INSTRUÇÃO A: Pode reescrever as entradas desde a primeira linha até a linha que contém "Imprese e commercio", inclusive, trocando "Sold" por "Vendido" e deixando todo o resto igual? Devolva apenas essas linhas.

TRECHO PARA ANÁLISE:

Desde que fez a sua primeira partida, a seleção italiana de futebol construiu uma história de imposição sobre as suas adversárias, exemplificada pelo 6 a 2 sobre a França no seu debute. De lá até 2021, a Squadra Azzurra enfrentou 82 equipes nacionais e contra apenas sete delas tem um saldo negativo. A União Soviética integra esse grupo e, ao longo de cerca de três décadas de confrontos, representou uma verdadeira pedra no sapato incrustada na Velha Bota. A mais dolorida das derrotas para os vermelhos ocorreu nas semifinais da Euro 1988.

As sete seleções contra as quais a Itália tem um retrospecto negativo são, além da URSS, Brasil, Coreia do Norte, Costa do Marfim, Croácia, Islândia e Uruguai. Contudo, os parâmetros de comparação são escassos ante norte-coreanos (um jogo), marfinenses (dois) e islandeses (dois): contra soviéticos, brasileiros, croatas e uruguaios foram realizadas pelo menos nove partidas, nas quais a Squadra Azzurra mais perdeu do que venceu.

O confronto entre Itália e União Soviética já começou com vantagem do Exército Vermelho. Nas Eliminatórias para a Euro 1964, os soviéticos – que haviam vencido a primeira edição do torneio, em 1960 – fizeram 2 a 0 sobre os azzurri, em Moscou, e empataram por 1 a 1 em Roma. Classificados, acabaram como vice-campeões da segunda copa continental, perdendo para a Espanha. Em 1966, uma vitória magra dos socialistas no Mundial complicou as chances da Nazionale. O vexame contra a Coreia do Norte, em seguida, determinou a eliminação italiana.

Em seguida, a Itália venceu a URSS pela primeira vez, mas num amistoso e apenas pela margem mínima. Dois anos depois, em junho de 1968, as seleções empataram por 0 a 0 pelas semifinais da Eurocopa, no estádio San Paolo, e o cara ou coroa classificou a Nazionale para a decisão. O triunfo sobre a Iugoslávia deu aos azzurri o seu único título continental.

Protasov, carrasco da Itália em 1988, deu trabalho para Baresi (imago)

Nos 20 anos seguintes, italianos e soviéticos se enfrentaram apenas duas vezes, em amistosos, e com uma vitória para cada lado. Porém, a Euro 1988, realizada na Alemanha Ocidental, colocaria as seleções rivais frente a frente mais uma vez. A Nazionale treinada por Azeglio Vicini fez cinco pontos no Grupo 1 e empatou com a Alemanha Ocidental, mas um golzinho a menos de saldo a levou para as semifinais como segunda colocada. A União Soviética, comandada pelo lendário Valeriy Lobanovskyi, teve o mesmo aproveitamento, mas foi líder.

De um lado, a Itália estava embalada por um ótimo desempenho na fase de grupos e por ter um elenco recheado de ótimos – alguns, ainda jovens – jogadores. Tricampeões do mundo em 1982, Franco Baresi, Giuseppe Bergomi e o veterano Alessandro Altobelli se destacavam ao lado de Walter Zenga, Paolo Maldini, Carlo Ancelotti, Giuseppe Giannini, Roberto Donadoni e os gêmeos do gol da Sampdoria, Roberto Mancini e Gianluca Vialli.

INSTRUÇÃO B: Pode dar sequência ao texto sobre os confrontos entre Itália e União Soviética a partir do ponto em que ele termina?

[Dados de texto extraídos da página]
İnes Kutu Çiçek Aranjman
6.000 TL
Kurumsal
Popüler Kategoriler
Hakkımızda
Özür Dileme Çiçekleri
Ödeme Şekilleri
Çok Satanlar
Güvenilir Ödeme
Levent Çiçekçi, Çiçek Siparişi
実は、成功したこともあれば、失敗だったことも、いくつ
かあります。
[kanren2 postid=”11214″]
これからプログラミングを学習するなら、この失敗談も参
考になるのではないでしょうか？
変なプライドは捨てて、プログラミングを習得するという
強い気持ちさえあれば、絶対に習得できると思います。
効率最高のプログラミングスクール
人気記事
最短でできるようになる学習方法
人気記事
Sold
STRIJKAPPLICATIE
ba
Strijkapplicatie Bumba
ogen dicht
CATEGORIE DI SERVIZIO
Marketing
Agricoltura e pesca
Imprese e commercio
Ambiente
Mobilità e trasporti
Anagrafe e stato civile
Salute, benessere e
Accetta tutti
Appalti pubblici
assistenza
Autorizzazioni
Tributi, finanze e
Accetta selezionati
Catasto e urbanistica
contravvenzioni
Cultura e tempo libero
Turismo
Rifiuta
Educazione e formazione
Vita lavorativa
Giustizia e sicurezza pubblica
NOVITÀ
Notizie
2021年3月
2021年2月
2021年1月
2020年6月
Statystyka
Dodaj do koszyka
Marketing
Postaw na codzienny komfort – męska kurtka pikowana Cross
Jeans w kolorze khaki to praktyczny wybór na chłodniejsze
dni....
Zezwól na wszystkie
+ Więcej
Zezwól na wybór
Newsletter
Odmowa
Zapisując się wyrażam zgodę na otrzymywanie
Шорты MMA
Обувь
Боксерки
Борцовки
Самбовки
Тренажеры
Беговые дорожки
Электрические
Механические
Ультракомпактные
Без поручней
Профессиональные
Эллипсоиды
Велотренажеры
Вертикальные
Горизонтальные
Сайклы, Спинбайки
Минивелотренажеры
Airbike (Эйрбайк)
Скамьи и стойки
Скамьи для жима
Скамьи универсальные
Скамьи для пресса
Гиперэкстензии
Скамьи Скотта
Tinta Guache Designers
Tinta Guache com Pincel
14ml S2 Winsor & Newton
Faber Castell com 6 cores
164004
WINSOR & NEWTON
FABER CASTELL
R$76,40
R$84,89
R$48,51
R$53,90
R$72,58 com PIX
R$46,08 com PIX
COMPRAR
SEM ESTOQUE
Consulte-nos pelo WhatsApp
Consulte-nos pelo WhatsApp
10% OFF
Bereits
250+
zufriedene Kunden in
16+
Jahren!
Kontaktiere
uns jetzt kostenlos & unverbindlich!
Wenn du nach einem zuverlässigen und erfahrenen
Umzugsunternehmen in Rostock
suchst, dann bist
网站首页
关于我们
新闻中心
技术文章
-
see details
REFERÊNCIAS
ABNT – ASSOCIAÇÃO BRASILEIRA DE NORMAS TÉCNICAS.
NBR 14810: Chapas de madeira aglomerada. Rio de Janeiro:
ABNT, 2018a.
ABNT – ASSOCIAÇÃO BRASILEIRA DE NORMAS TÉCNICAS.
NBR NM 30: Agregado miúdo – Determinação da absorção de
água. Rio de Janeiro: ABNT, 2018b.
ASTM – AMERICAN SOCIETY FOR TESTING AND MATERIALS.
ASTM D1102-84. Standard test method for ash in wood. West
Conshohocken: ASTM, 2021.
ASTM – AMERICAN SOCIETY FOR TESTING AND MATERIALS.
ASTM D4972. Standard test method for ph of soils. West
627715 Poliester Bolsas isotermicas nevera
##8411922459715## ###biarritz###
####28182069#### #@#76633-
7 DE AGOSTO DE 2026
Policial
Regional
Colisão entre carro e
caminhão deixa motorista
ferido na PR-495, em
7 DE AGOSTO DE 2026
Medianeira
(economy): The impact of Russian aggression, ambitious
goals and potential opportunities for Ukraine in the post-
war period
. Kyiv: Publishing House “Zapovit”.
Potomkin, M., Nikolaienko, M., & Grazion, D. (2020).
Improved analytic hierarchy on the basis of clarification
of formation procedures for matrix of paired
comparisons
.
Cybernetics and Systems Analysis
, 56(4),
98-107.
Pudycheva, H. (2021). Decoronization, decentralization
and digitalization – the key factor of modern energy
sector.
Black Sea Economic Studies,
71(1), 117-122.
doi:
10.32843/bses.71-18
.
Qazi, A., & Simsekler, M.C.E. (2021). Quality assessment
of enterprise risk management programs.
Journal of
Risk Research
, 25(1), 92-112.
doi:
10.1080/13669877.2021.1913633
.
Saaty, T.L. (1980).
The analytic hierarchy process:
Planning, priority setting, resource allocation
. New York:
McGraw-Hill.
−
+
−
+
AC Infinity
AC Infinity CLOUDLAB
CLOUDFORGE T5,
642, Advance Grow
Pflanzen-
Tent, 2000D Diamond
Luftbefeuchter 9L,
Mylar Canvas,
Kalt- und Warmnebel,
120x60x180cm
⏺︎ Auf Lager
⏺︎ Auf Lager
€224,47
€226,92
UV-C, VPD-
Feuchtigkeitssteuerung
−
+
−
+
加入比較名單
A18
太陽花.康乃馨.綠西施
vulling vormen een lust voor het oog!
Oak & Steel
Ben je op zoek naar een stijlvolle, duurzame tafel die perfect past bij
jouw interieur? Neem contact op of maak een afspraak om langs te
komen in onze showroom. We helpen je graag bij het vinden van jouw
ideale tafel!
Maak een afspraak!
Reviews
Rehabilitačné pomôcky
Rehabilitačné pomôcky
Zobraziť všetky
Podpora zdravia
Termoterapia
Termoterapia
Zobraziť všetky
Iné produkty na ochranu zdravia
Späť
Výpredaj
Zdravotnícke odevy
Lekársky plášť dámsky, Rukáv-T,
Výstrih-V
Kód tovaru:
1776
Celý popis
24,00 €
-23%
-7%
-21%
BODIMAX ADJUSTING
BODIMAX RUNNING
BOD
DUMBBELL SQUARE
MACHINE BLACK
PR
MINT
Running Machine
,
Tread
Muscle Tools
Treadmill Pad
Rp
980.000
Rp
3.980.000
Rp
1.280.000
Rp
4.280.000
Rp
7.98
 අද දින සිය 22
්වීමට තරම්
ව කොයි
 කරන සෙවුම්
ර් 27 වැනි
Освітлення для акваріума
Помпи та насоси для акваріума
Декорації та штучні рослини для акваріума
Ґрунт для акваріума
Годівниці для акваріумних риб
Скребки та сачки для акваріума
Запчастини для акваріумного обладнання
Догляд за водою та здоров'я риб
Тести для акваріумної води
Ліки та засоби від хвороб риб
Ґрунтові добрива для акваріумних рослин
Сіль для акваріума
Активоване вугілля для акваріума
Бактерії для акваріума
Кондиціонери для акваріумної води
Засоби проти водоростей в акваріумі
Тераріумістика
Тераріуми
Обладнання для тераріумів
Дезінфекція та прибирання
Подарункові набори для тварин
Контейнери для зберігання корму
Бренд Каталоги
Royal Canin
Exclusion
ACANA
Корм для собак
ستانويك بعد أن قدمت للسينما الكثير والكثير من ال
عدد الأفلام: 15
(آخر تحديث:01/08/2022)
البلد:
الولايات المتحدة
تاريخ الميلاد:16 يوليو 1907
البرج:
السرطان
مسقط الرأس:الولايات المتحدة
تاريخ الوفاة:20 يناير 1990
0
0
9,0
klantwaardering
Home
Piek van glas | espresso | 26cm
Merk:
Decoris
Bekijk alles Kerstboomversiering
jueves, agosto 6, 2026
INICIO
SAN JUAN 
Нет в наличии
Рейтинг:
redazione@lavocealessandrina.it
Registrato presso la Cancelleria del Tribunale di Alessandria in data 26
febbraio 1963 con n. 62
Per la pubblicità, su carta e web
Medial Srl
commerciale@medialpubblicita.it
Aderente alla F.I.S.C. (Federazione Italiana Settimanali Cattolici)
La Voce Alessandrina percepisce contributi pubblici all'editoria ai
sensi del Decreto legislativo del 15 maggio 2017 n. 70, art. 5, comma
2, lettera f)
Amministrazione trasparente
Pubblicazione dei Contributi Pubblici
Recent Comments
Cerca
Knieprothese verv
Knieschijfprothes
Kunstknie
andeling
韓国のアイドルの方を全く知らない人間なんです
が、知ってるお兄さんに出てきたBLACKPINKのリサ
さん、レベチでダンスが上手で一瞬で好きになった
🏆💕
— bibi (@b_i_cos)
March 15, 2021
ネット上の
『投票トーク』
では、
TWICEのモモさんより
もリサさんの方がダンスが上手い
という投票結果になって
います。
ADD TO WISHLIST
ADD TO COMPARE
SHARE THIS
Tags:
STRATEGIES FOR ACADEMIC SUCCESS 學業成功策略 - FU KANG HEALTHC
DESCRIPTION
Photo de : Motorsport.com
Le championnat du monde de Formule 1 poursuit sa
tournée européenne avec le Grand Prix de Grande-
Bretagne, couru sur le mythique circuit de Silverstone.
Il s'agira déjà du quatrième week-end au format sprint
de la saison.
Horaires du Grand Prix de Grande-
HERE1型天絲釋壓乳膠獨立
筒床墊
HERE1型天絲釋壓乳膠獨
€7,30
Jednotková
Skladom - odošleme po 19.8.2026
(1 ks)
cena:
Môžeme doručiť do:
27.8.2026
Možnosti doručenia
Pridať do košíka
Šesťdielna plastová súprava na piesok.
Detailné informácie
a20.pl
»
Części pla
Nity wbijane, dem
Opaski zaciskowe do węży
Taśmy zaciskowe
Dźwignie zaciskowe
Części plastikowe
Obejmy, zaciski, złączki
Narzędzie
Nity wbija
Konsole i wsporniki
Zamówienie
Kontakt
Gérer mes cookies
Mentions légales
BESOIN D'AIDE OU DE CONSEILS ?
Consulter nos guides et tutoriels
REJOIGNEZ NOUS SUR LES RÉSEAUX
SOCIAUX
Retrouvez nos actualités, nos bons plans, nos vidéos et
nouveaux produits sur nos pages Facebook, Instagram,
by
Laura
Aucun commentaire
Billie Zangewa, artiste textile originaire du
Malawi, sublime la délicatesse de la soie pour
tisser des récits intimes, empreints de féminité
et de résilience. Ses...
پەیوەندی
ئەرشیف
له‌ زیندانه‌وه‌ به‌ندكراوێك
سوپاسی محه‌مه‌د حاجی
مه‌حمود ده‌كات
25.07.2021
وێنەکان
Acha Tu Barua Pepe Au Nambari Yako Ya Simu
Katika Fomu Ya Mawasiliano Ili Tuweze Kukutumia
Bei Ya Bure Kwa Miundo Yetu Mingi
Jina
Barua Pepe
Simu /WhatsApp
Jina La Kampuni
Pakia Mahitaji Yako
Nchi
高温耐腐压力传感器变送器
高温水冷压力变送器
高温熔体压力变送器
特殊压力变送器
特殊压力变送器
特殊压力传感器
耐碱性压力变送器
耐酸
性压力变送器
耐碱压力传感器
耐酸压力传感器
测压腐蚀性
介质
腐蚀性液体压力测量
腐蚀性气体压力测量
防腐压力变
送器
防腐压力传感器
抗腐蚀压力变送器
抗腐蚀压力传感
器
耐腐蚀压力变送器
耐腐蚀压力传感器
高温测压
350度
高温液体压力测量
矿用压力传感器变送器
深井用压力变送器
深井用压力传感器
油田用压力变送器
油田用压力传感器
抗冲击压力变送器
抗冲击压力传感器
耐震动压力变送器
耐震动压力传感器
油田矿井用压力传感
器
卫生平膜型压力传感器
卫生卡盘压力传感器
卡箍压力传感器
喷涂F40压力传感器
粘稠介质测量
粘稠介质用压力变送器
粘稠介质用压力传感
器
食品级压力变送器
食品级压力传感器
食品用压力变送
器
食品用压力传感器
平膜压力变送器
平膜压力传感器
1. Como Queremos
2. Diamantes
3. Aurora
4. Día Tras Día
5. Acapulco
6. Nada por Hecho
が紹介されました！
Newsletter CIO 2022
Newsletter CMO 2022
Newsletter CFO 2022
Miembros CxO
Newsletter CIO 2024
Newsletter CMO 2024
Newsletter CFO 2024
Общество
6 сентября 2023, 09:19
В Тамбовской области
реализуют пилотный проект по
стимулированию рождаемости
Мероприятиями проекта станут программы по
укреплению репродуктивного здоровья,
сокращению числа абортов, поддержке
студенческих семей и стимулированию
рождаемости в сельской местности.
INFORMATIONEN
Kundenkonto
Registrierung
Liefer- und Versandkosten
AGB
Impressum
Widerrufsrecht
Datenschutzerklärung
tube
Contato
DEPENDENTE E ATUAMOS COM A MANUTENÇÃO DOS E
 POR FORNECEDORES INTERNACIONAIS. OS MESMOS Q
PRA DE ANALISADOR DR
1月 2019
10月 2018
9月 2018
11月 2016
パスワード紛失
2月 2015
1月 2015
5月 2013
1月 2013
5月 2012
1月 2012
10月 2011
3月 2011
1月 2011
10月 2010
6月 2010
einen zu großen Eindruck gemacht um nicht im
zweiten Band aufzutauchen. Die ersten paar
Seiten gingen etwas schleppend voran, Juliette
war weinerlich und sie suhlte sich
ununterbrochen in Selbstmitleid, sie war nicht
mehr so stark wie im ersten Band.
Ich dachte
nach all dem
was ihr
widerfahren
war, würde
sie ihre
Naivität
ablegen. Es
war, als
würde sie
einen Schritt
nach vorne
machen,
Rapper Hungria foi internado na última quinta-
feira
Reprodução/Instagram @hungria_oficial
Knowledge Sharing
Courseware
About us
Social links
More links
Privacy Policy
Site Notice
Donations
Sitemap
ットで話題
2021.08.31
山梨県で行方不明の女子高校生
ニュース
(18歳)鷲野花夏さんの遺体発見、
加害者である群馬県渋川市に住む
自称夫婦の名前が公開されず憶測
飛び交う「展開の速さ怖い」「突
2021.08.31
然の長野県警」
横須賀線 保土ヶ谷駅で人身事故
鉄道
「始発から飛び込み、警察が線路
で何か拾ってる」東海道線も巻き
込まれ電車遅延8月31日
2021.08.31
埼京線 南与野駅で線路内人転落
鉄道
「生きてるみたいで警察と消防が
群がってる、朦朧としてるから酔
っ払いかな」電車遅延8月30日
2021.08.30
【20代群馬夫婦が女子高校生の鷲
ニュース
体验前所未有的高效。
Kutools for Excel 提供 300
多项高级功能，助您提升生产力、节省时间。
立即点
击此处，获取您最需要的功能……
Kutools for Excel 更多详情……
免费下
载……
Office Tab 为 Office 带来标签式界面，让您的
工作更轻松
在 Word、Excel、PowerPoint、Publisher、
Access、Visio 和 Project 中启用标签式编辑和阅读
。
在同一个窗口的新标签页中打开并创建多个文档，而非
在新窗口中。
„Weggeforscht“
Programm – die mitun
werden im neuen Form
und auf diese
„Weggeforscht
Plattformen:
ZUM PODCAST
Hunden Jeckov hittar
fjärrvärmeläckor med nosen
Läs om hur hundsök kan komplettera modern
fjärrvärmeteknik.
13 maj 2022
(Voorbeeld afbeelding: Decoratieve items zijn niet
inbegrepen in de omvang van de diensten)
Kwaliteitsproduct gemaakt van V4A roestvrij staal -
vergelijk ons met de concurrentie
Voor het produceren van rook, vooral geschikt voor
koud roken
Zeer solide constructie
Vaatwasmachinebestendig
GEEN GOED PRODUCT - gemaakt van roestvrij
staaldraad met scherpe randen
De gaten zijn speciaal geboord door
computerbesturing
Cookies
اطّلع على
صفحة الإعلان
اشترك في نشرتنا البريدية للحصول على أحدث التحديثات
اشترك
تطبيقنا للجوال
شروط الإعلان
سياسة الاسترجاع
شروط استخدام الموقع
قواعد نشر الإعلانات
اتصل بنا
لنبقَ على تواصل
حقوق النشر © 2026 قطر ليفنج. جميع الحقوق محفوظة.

RESPOSTA FINAL A:
İnes Kutu Çiçek Aranjman
6.000 TL
Kurumsal
Popüler Kategoriler
Hakkımızda
Özür Dileme Çiçekleri
Ödeme Şekilleri
Çok Satanlar
Güvenilir Ödeme
Levent Çiçekçi, Çiçek Siparişi
実は、成功したこともあれば、失敗だったことも、いくつ
かあります。
[kanren2 postid=”11214″]
これからプログラミングを学習するなら、この失敗談も参
考になるのではないでしょうか？
変なプライドは捨てて、プログラミングを習得するという
強い気持ちさえあれば、絶対に習得できると思います。
効率最高のプログラミングスクール
人気記事
最短でできるようになる学習方法
人気記事
Vendido
STRIJKAPPLICATIE
ba
Strijkapplicatie Bumba
ogen dicht
CATEGORIE DI SERVIZIO
Marketing
Agricoltura e pesca
Imprese e commercio

RESPOSTA FINAL B:
Na União Soviética, o destaque era a… unidade. Além de comandar o Exército Vermelho, Lobanovskyi era técnico do Dynamo Kyiv e fez da equipe ucraniana a base de sua seleção: 11 dos 20 convocados atuavam no time alviazul, incluindo Oleksandr Zavarov, Oleksiy Mykhaylychenko, Igor Belanov, Hennadiy Lytovchenko e Oleg Protasov. Entre os jogadores de outros clubes, o volante Sergei Aleinikov, do Dinamo Minsk, e o lendário goleiro Rinat Dasayev, do Spartak Moscou, se distinguiam.

Naturalmente, as duas seleções tinham plantéis relevantes. Mas, como a história mostra, Lobanovskyi era muito mais treinador do que Vicini e seus métodos fizeram a diferença contra uma Itália levemente favorita. O ucraniano é célebre por, ao lado do holandês Rinus Michels, ter sido um dos pioneiros no uso de um conjunto de estratégias e movimentações que viriam a ser conhecidas popularmente como “futebol total”. Meticuloso, Valeriy também era moderno na preparação física. Além de se fiar em abordagens científicas e estatísticas para suas análises, transformava os seus comandados em verdadeiros atletas. Eles já faziam intenso trabalho de musculação e eram submetidos a rigorosas dietas, o que não era tão comum na época.

Ancelotti bem que tentou, mas Lobanovskyi montou um time eficiente e a União Soviética foi melhor no meio-campo (imago/Kicker/Liedel)

Nesse embate de estilos, a Itália foi mais perigosa na primeira etapa da partida realizada no Neckarstadion, em Stuttgart. Vialli teve duas boas chances, mas estava descalibrado: tanto com o pé quanto numa cabeçada, mandou a bola para fora. O trequartista Giannini também teve uma oportunidade em cabeceio, mas Dasayev respondeu com defesa em que mostrou o seu ótimo tempo de reação. Apesar dos lances criados pelos azzurri, a União Soviética era mais convincente. Com a bola nos pés, efetuava belas trocas de passes e era intensa, embora apenas arriscasse chutes de fora da área. Tudo somado, a seleção vermelha parecia mais ciente de seu plano de jogo.

Insatisfeito com a falta de produção de Mancini, Vicini sacou o atacante no intervalo – a relação entre os dois, aliás, nunca foi das melhores. Altobelli foi o escolhido para substitui-lo e, quem sabe, ser mais preciso do que Vialli. A estratégia do treinador, porém, ruiria em apenas 17 minutos.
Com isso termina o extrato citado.